Hong Kong’s two electricity suppliers can afford to be more generous with tariff cuts
Fuel prices have plunged in the past year, yet CLP and HK Electric are only reluctantly offering a 1 per cent cut in power bills
Millions of households and businesses are understandably dismayed by the announcement on Tuesday that the city’s electricity suppliers, CLP and HK Electric, will cut tariffs by a miserly 1 per cent despite the dramatic fall in fuel prices over the past year. With the two power companies still making billions of dollars in profits each year, the tariff reductions are little more than a drop in the ocean.
Equally disappointing is the government’s failure to defend consumers’ interests. Speaking at the Legislative Council economic development panel on Tuesday, Secretary for the Environment Wong Kam-sing revealed that the two companies originally only intended to freeze their tariffs. The reductions, 0.9 per cent for CLP customers and 1.1 per cent for HK Electric clients, only came after the government intervened. It is regrettable that Wong considered the outcome acceptable. He let down those who legitimately expected steeper concessions.
To those who have become used to ever-increasing energy bills in recent years, the cuts, albeit modest, are a small step in the right direction. According to the companies, the tariff levels are expected to be frozen in 2017 if fuel prices stabilise.
But whether the cuts are deep enough is open to discussion. Lawmakers from across the political spectrum have rightly questioned whether there was still room for further reductions. The actual savings for most CLP and HK Electric customers come to only HK$4.40 and HK$7.50 a month, respectively. Given fuel prices have dropped significantly and that the power giants made HK$10 billion and HK$3.2 billion in profits last year, respectively, the public is entitled to ask why the cuts cannot be deeper.

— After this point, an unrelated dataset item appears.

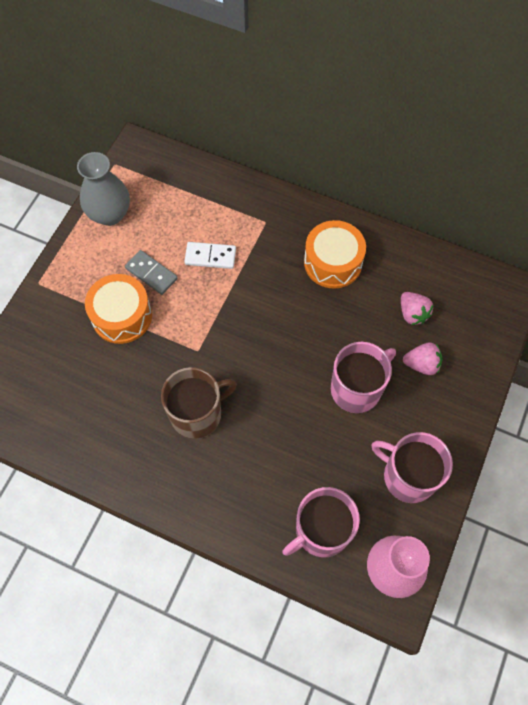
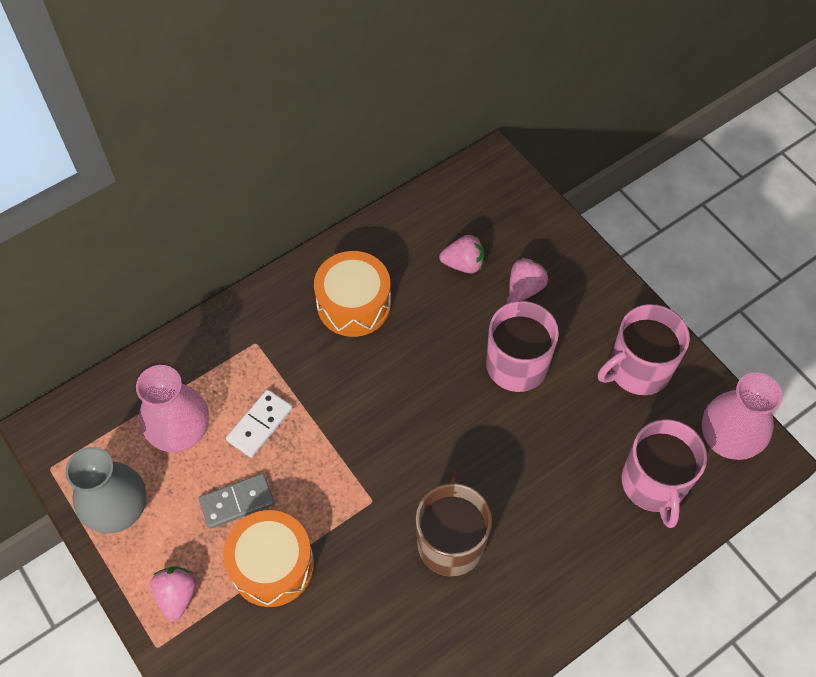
camera: 60 degrees left, 5 degrees down
none -> pink vase [136,365,209,452]
none -> pink strawberry [150,567,196,622]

The criticisms levelled at the government are justified. Under the scheme of control agreement with the two power firms, each of them is entitled to 9.99 per cent return on investment. The guaranteed profits means officials can only seek to influence tariff adjustments. Officials did not try hard enough to push for more concessions. The cuts fall short of the expectations of lawmakers and the community.
It is difficult to see how the scheme of control can continue in its present form. The lack of competition and guarantee of handsome returns have put customers in a disadvantaged position. A public consultation on the energy market has opened the door for changes when the scheme expires in 2018. Officials should seize the opportunity to put in place a better regime.